Second, the motion does not comply with this Court's rules, which are quite clear. A party against whom a non-discovery motion is made and which is served electronically has 17 days in which to respond. The movant, assuming it too is served electronically, then has an additional ten days in which to reply. S.D.N.Y. Local R. 6.1(b). In appropriate circumstances of urgency, a movant may seek an order to show cause to bring on a motion on shorter notice and interim relief pending the hearing of the motion. In such cases, however, the movant is obliged to support the application with an “affidavit of good and sufficient reasons why a procedure other than by notice of motion is necessary, and stating whether a previous application for similar relief has been made.” Id. 6.1(d). No such affidavit has been submitted in support of the present motion.

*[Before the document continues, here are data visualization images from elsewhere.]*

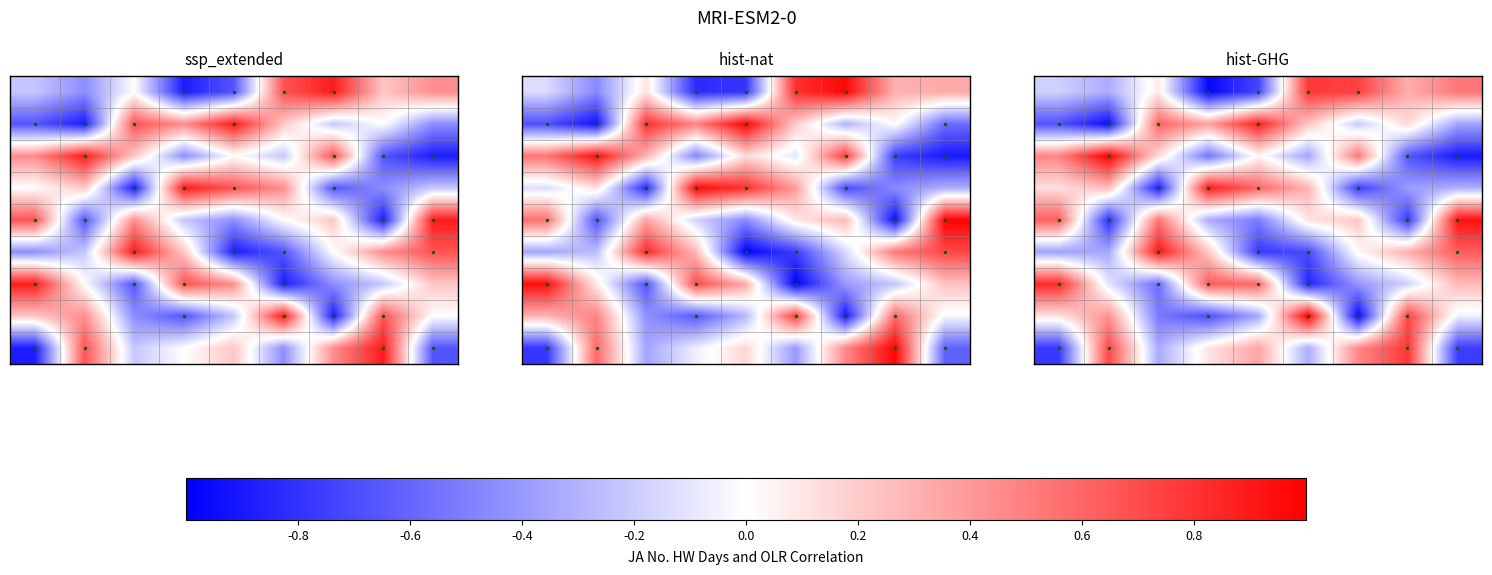

How many categories are shown in the chart?

9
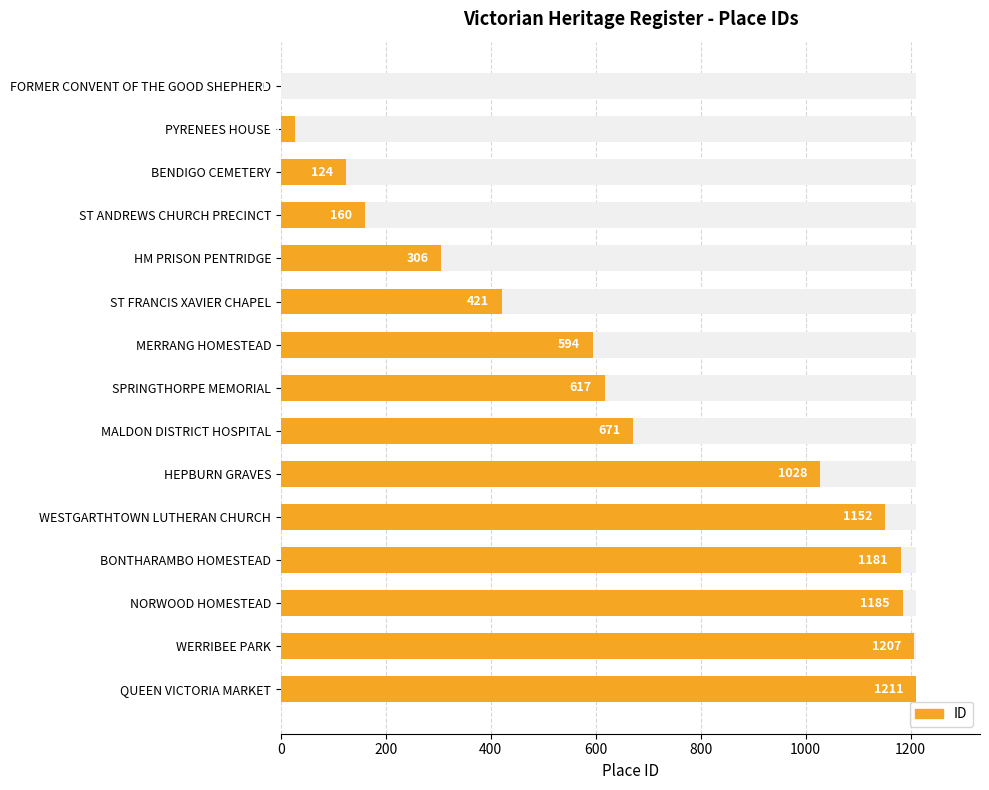

What value does the data have at FORMER CONVENT OF THE GOOD SHEPHERD?

1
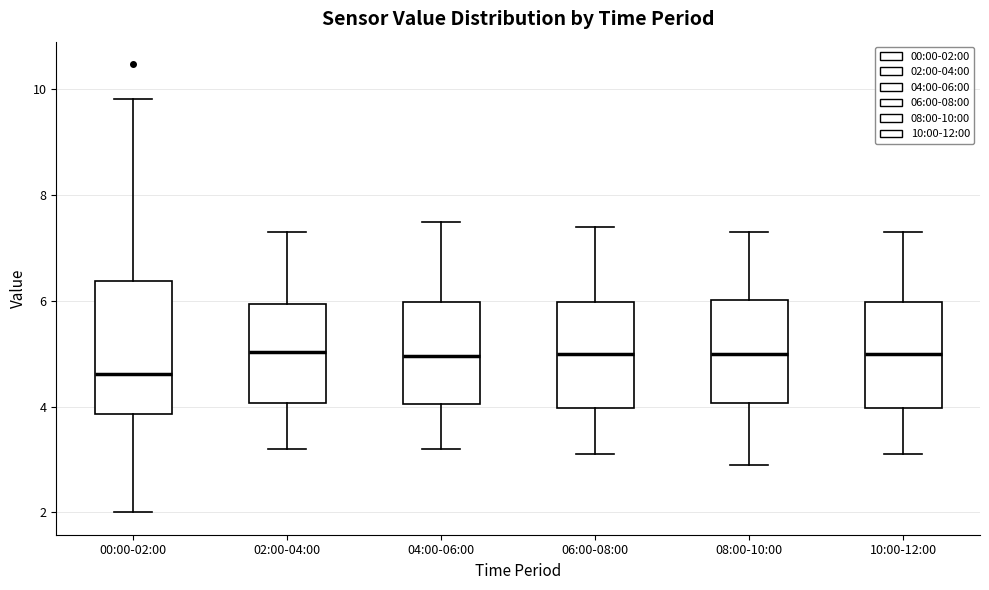

Which box has the lowest median line?

00:00-02:00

The failure to submit the required affidavit might be overlooked, at least for purposes of scheduling the hearing of this motion, if the movants had made out a sufficient showing of likely irreparable injury in the period between the making of the motion and its disposition on a schedule consistent with the rules. But they have not. Indeed, they have not even sought to do so, resting instead on their claims of irreparable injury warranting a stay pending appeal, which naturally would require a much longer period. And those arguments, whatever merit they might have with respect to such a longer period, are unpersuasive with respect to a period of two to four weeks that would be required to hear and determine this motion in the ordinary course.

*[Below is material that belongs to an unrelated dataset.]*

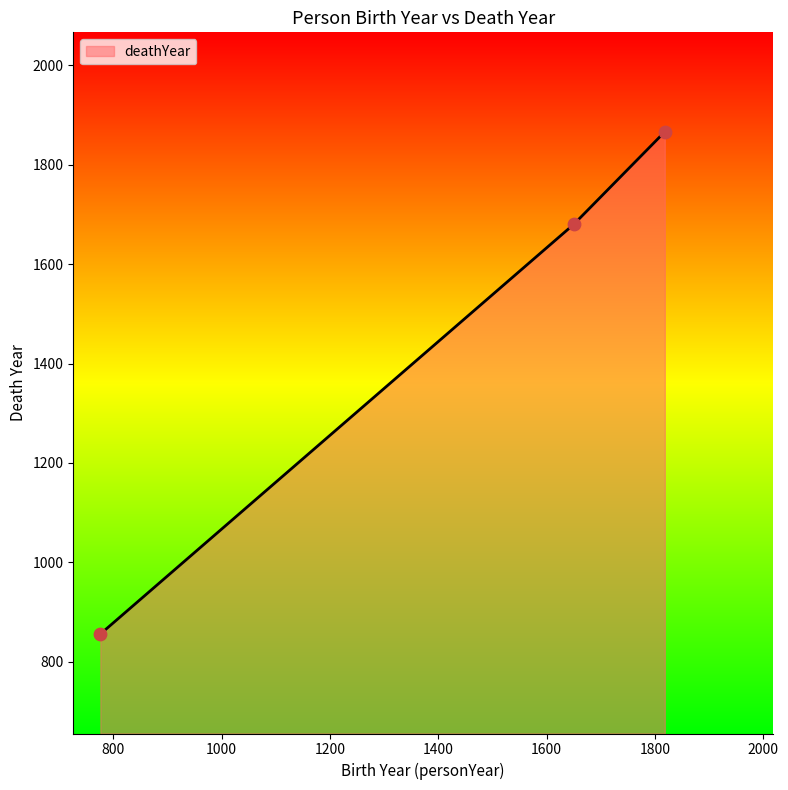

What is the average value?

1467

Indeed, that is evident from the fact that defendants did not seek relief for two full weeks after the judgment was entered against them.
At least some of them appear to be downright frivolous whether considered in the context of a two to four week period of consideration of this motion or in a longer context. For example, they argue that “unless a stay issues, Mr. Donziger and the other defendants face the loss of real property—a loss that, even if temporary, is recognized as irreparable harm as a matter of law.” DI 1888 at 18. But the judgment imposes a constructive trust only on real property “that is traceable to the Judgment or the enforcement of the Judgment.” Judgment ¶¶ 1–2. There is no evidence that any of the defendants save Donziger himself owns any real property, let alone real property “that is traceable to the Judgment” or its enforcement. Nor is there any evidence that Donziger owns any real property other than real estate obtained by him in consequence of probate litigation he instituted in Florida against family members, which of course is not traceable to the Judgment or its enforcement. Opinion [DI 1874] at 263–64 n. 1098. So the claim that defendants face the loss of real property in consequence of the Judgment is spun entirely out of whole cloth.
Chevron is entitled to a proper opportunity to respond to defendants' motion. All parties (and the Court of Appeals, to which the loser is likely to proceed) are entitled to the Court's careful consideration, particularly where, as footnote 1 illustrates, familiarity with the enormous record in this case may prove quite important. There is no persuasive basis to think that any irreparable harm will befall these defendants if sufficient time were allowed to permit both. Accordingly, the motion will be heard on the following schedule, which conforms exactly to that provided by S.D.N.Y. Local R. 6.1(b), read as it must be in conjunction with Fed.R.Civ.P. 6 (including 6(d)) and S.D.N.Y. Local R. 6.4, unless the parties agree in writing to a different schedule:
Chevron's opposing papers shall be filed and served no later than March 31, 2014.
Movants' reply papers, if any, shall be served and filed no later than April 11, 2014.